Alıştırma görevi 1 ▸
Listenin başından başlayıp "crop and rotate: left 8.262%, top 9.226%" içeren satıra kadar uzanan satırları, iki uç da dahil olmak üzere, her satır için bir dize içeren bir JSON listesine dönüştürün. Boş satırları listeye almayın.

··· Verilen metin ···

Rusya ve İran'ın dünya
enerji piyasasındaki yerleri tarafların bu alandaki işbirliğine stratejik önem
kazandırmaktadır. Dünyadaki toplam doğalgaz rezervlerinin yaklaşık yüzde 46`sı,
petrol rezervlerinin ise yaklaşık yüzde 20'si Rusya ve İran coğrafyasındadır.
Rusya dünya doğalgaz piyasasında yaklaşık yüzde 30`la (çeşitli belgelerde bu
rakam 25-32 faiz arasında değişmektedir) birinci, İran ise yüzde 16`yla ikinci
sıradadır. Ayrıca, Rusya'nın dünyada bilinen gaz rezervlerinin yüzde 1,5`ne
sahip Türkmenistan`la imzaladığı uzun süreli enerji anlaşmaları ve Türkmen
gazının Avrupa pazarlarına transit geçişi için Rusya ve İran'ın stratejik önemi
dikkate alınırsa, bu ikilinin gaz sektöründeki öneminin yeri doldurulmaz olduğu
ortaya çıkmaktadır. Yine Rusya ve İran'ın gaz OPEC'nin öncüleri ve önemli
kurucu üyelerinden olmaları da bu ikilinin dünya gaz pazarındaki stratejik
önemini daha da güçlendirmektedir.
İki ülkenin dünya petrol
piyasasındaki yeri de çok önemlidir. Rusya dünya petrol rezervlerinin ortalama
yüzde 8`ni (çeşitli belgelerde bu rakam 6-12 biçiminde değişmektedir), İran ise
yüzde 12`sine sahiptir. Ayrıca BP`nin 2010 yılı enerji raporuna göre günlük
petrol üretimine ilişkin 2009 yıl sonu rakamlarına göre, Rusya birinci, İran
ise dördüncü sıradadır. Yine Rusya BDT mekanında petrol rezervlerine kontrol
edilmesindeki aktifliyi ve AB için çok önemli enerji pazarlayıcı karakteri ile
ilgi çekmektedir. İran ise Venezuela ile birlikte OPEC'in ABD karşıtı tutumu
takınmasında etkin rol oynamaktadır. Her iki ülkenin enerji alanındaki küresel
işbirliği olanakları ile birlikte ikili ilişkilerinde de enerjinin önem
kazanmaya başladığı gözlenmektedir. Bu bağlamda Gazprom şirketinin İran`daki
enerji projelerine 750 milyon dolar yatırım koyduğu bilinmektedir. Bu bilgi ve
yorumlar ışığında iki ülke arasında özellikle enerji alanında işbirliğinin
dünya enerji piyasasına sarsıcı güçte stratejik gelişme olanaklarına sahip
olduğunu söylemek mümkündür.

···

Alıştırma görevi 2 ▸
Aşağıdaki ifadelerin Rusya ve İran'ın enerji işbirliğini anlatan metinle uyuşup uyuşmadığını belirtin. Her biri için evet ya da hayır deyin ve kararı belirleyen sözcükleri metinden aynen alıntılayın.
(a) Dünyadaki toplam doğalgaz rezervlerinin yaklaşık yüzde 46'sı Rusya ve İran coğrafyasında bulunmaktadır.
(b) BP'nin 2010 yılı enerji raporuna göre, 2009 yıl sonu günlük petrol üretiminde İran ikinci sıradadır.
(c) Gazprom, İran'daki enerji projelerine 750 milyon dolar yatırım koymuştur.

··· Görev için girdi ···

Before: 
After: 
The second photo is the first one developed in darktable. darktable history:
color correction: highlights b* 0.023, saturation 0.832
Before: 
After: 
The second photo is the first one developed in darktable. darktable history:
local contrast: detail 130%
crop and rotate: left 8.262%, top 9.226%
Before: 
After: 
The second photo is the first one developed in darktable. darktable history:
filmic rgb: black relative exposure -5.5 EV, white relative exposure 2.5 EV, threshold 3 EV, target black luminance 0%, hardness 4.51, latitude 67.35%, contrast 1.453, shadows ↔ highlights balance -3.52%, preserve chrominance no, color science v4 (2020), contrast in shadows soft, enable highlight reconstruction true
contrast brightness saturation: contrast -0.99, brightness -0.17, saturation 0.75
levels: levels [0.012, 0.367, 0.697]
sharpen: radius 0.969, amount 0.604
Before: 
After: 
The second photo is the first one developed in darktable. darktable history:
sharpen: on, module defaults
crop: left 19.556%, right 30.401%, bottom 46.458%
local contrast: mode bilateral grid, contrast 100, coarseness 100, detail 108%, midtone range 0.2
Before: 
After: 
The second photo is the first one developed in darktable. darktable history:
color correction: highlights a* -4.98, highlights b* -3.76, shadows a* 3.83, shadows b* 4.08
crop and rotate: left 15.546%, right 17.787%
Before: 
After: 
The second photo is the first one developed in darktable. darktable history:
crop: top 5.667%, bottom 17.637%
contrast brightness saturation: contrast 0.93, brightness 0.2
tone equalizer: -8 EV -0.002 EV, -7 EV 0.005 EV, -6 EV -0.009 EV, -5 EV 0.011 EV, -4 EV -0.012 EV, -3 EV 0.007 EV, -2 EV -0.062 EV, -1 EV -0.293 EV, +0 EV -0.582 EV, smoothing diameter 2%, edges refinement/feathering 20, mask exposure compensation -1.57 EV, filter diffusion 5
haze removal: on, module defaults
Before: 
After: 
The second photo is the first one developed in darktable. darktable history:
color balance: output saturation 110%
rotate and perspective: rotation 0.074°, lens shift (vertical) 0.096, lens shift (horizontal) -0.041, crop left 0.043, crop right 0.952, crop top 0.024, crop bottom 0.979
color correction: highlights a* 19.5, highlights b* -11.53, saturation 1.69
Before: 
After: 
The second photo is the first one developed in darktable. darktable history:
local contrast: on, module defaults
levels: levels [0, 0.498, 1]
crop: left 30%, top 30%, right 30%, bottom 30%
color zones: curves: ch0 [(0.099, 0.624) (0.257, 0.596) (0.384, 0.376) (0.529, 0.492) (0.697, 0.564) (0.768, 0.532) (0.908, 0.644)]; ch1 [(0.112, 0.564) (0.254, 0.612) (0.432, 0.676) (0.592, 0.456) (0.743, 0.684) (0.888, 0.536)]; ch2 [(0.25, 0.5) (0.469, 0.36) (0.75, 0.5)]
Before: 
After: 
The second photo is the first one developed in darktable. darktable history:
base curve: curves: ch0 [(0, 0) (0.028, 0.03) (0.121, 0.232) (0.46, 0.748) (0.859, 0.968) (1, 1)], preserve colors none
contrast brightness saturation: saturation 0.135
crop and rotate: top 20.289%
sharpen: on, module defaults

···

Problemin çözümü 1 ▸
[
  "Before: ",
  "After: ",
  "The second photo is the first one developed in darktable. darktable history:",
  "color correction: highlights b* 0.023, saturation 0.832",
  "Before: ",
  "After: ",
  "The second photo is the first one developed in darktable. darktable history:",
  "local contrast: detail 130%",
  "crop and rotate: left 8.262%, top 9.226%"
]

Problemin çözümü 2 ▸
(a) Evet: "Dünyadaki toplam doğalgaz rezervlerinin yaklaşık yüzde 46`sı, petrol rezervlerinin ise yaklaşık yüzde 20'si Rusya ve İran coğrafyasındadır."
(b) Hayır: "Rusya birinci, İran ise dördüncü sıradadır."
(c) Evet: "Gazprom şirketinin İran`daki enerji projelerine 750 milyon dolar yatırım koyduğu bilinmektedir."